Exercise data ▸

--------------------------------

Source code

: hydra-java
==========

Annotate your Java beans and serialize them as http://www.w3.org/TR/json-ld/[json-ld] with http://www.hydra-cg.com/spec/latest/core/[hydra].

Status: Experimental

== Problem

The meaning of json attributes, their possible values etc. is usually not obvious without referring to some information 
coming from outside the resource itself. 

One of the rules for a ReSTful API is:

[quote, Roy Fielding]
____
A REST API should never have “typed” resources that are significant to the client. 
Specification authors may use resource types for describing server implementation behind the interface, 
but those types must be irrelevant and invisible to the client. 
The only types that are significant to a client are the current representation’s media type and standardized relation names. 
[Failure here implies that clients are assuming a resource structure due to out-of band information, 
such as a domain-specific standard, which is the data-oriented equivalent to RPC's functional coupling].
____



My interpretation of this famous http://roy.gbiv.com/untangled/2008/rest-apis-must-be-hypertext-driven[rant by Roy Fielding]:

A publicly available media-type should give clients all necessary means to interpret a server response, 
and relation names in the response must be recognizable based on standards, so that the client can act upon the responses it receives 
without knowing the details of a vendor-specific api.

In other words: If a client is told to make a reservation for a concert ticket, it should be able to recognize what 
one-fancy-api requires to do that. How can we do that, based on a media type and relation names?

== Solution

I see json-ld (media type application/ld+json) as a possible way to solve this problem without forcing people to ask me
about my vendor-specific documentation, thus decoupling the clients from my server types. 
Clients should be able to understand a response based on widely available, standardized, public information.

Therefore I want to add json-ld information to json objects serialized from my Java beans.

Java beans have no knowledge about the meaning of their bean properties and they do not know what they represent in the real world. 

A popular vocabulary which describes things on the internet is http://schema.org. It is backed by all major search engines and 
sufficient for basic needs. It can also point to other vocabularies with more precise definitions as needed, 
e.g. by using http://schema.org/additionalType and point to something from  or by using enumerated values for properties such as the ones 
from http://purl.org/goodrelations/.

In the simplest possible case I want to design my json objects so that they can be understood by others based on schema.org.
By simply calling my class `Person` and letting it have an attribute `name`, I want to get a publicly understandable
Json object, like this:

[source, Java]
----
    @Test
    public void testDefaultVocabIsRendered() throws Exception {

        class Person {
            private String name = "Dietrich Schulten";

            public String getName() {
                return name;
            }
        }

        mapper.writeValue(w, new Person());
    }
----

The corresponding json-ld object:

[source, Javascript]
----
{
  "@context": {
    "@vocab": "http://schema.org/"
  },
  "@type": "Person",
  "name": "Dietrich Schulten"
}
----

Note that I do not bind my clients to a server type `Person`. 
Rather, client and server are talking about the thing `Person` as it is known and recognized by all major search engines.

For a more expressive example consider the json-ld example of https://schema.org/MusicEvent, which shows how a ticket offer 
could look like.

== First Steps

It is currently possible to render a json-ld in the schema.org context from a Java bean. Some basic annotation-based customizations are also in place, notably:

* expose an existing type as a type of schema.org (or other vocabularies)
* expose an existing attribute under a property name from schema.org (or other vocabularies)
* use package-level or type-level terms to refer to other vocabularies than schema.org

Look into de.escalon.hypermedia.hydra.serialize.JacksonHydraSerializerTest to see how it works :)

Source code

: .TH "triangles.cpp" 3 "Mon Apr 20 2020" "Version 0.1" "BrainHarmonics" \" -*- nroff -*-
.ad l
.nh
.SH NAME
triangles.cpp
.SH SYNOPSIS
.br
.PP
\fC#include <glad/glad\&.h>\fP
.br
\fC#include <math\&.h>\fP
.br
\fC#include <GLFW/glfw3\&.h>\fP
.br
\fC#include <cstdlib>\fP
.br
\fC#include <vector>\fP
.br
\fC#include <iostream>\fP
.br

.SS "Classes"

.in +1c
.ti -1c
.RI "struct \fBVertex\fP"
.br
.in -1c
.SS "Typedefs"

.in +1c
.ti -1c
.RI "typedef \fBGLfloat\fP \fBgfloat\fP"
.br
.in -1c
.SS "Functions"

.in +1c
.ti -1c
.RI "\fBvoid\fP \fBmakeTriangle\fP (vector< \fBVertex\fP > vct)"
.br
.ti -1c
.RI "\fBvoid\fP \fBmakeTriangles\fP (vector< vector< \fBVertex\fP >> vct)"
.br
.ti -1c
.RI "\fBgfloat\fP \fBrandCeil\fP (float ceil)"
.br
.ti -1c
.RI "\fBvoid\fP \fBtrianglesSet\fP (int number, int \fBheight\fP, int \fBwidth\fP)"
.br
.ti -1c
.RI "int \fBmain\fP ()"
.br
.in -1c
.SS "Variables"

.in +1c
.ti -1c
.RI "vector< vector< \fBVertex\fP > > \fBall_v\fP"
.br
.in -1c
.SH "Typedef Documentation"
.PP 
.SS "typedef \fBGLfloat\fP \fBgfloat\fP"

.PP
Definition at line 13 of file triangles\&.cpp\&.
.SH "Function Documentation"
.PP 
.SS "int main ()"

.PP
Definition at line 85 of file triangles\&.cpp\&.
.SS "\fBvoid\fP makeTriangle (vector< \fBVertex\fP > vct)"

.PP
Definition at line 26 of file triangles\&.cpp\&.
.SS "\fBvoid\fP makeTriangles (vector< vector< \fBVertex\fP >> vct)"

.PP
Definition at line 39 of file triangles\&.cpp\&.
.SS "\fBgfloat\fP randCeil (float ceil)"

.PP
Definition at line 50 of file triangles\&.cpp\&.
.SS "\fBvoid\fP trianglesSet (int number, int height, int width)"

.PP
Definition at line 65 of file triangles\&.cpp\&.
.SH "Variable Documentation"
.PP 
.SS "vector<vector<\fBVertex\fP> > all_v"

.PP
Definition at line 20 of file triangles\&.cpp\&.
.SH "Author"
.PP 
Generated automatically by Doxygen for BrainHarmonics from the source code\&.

--------------------------------

Activity ▸
Repeat every entry word for word.

Task response ▸
Source code

: hydra-java
==========

Annotate your Java beans and serialize them as http://www.w3.org/TR/json-ld/[json-ld] with http://www.hydra-cg.com/spec/latest/core/[hydra].

Status: Experimental

== Problem

The meaning of json attributes, their possible values etc. is usually not obvious without referring to some information 
coming from outside the resource itself. 

One of the rules for a ReSTful API is:

[quote, Roy Fielding]
____
A REST API should never have “typed” resources that are significant to the client. 
Specification authors may use resource types for describing server implementation behind the interface, 
but those types must be irrelevant and invisible to the client. 
The only types that are significant to a client are the current representation’s media type and standardized relation names. 
[Failure here implies that clients are assuming a resource structure due to out-of band information, 
such as a domain-specific standard, which is the data-oriented equivalent to RPC's functional coupling].
____



My interpretation of this famous http://roy.gbiv.com/untangled/2008/rest-apis-must-be-hypertext-driven[rant by Roy Fielding]:

A publicly available media-type should give clients all necessary means to interpret a server response, 
and relation names in the response must be recognizable based on standards, so that the client can act upon the responses it receives 
without knowing the details of a vendor-specific api.

In other words: If a client is told to make a reservation for a concert ticket, it should be able to recognize what 
one-fancy-api requires to do that. How can we do that, based on a media type and relation names?

== Solution

I see json-ld (media type application/ld+json) as a possible way to solve this problem without forcing people to ask me
about my vendor-specific documentation, thus decoupling the clients from my server types. 
Clients should be able to understand a response based on widely available, standardized, public information.

Therefore I want to add json-ld information to json objects serialized from my Java beans.

Java beans have no knowledge about the meaning of their bean properties and they do not know what they represent in the real world. 

A popular vocabulary which describes things on the internet is http://schema.org. It is backed by all major search engines and 
sufficient for basic needs. It can also point to other vocabularies with more precise definitions as needed, 
e.g. by using http://schema.org/additionalType and point to something from  or by using enumerated values for properties such as the ones 
from http://purl.org/goodrelations/.

In the simplest possible case I want to design my json objects so that they can be understood by others based on schema.org.
By simply calling my class `Person` and letting it have an attribute `name`, I want to get a publicly understandable
Json object, like this:

[source, Java]
----
    @Test
    public void testDefaultVocabIsRendered() throws Exception {

        class Person {
            private String name = "Dietrich Schulten";

            public String getName() {
                return name;
            }
        }

        mapper.writeValue(w, new Person());
    }
----

The corresponding json-ld object:

[source, Javascript]
----
{
  "@context": {
    "@vocab": "http://schema.org/"
  },
  "@type": "Person",
  "name": "Dietrich Schulten"
}
----

Note that I do not bind my clients to a server type `Person`. 
Rather, client and server are talking about the thing `Person` as it is known and recognized by all major search engines.

For a more expressive example consider the json-ld example of https://schema.org/MusicEvent, which shows how a ticket offer 
could look like.

== First Steps

It is currently possible to render a json-ld in the schema.org context from a Java bean. Some basic annotation-based customizations are also in place, notably:

* expose an existing type as a type of schema.org (or other vocabularies)
* expose an existing attribute under a property name from schema.org (or other vocabularies)
* use package-level or type-level terms to refer to other vocabularies than schema.org

Look into de.escalon.hypermedia.hydra.serialize.JacksonHydraSerializerTest to see how it works :)

Source code

: .TH "triangles.cpp" 3 "Mon Apr 20 2020" "Version 0.1" "BrainHarmonics" \" -*- nroff -*-
.ad l
.nh
.SH NAME
triangles.cpp
.SH SYNOPSIS
.br
.PP
\fC#include <glad/glad\&.h>\fP
.br
\fC#include <math\&.h>\fP
.br
\fC#include <GLFW/glfw3\&.h>\fP
.br
\fC#include <cstdlib>\fP
.br
\fC#include <vector>\fP
.br
\fC#include <iostream>\fP
.br

.SS "Classes"

.in +1c
.ti -1c
.RI "struct \fBVertex\fP"
.br
.in -1c
.SS "Typedefs"

.in +1c
.ti -1c
.RI "typedef \fBGLfloat\fP \fBgfloat\fP"
.br
.in -1c
.SS "Functions"

.in +1c
.ti -1c
.RI "\fBvoid\fP \fBmakeTriangle\fP (vector< \fBVertex\fP > vct)"
.br
.ti -1c
.RI "\fBvoid\fP \fBmakeTriangles\fP (vector< vector< \fBVertex\fP >> vct)"
.br
.ti -1c
.RI "\fBgfloat\fP \fBrandCeil\fP (float ceil)"
.br
.ti -1c
.RI "\fBvoid\fP \fBtrianglesSet\fP (int number, int \fBheight\fP, int \fBwidth\fP)"
.br
.ti -1c
.RI "int \fBmain\fP ()"
.br
.in -1c
.SS "Variables"

.in +1c
.ti -1c
.RI "vector< vector< \fBVertex\fP > > \fBall_v\fP"
.br
.in -1c
.SH "Typedef Documentation"
.PP 
.SS "typedef \fBGLfloat\fP \fBgfloat\fP"

.PP
Definition at line 13 of file triangles\&.cpp\&.
.SH "Function Documentation"
.PP 
.SS "int main ()"

.PP
Definition at line 85 of file triangles\&.cpp\&.
.SS "\fBvoid\fP makeTriangle (vector< \fBVertex\fP > vct)"

.PP
Definition at line 26 of file triangles\&.cpp\&.
.SS "\fBvoid\fP makeTriangles (vector< vector< \fBVertex\fP >> vct)"

.PP
Definition at line 39 of file triangles\&.cpp\&.
.SS "\fBgfloat\fP randCeil (float ceil)"

.PP
Definition at line 50 of file triangles\&.cpp\&.
.SS "\fBvoid\fP trianglesSet (int number, int height, int width)"

.PP
Definition at line 65 of file triangles\&.cpp\&.
.SH "Variable Documentation"
.PP 
.SS "vector<vector<\fBVertex\fP> > all_v"

.PP
Definition at line 20 of file triangles\&.cpp\&.
.SH "Author"
.PP 
Generated automatically by Doxygen for BrainHarmonics from the source code\&.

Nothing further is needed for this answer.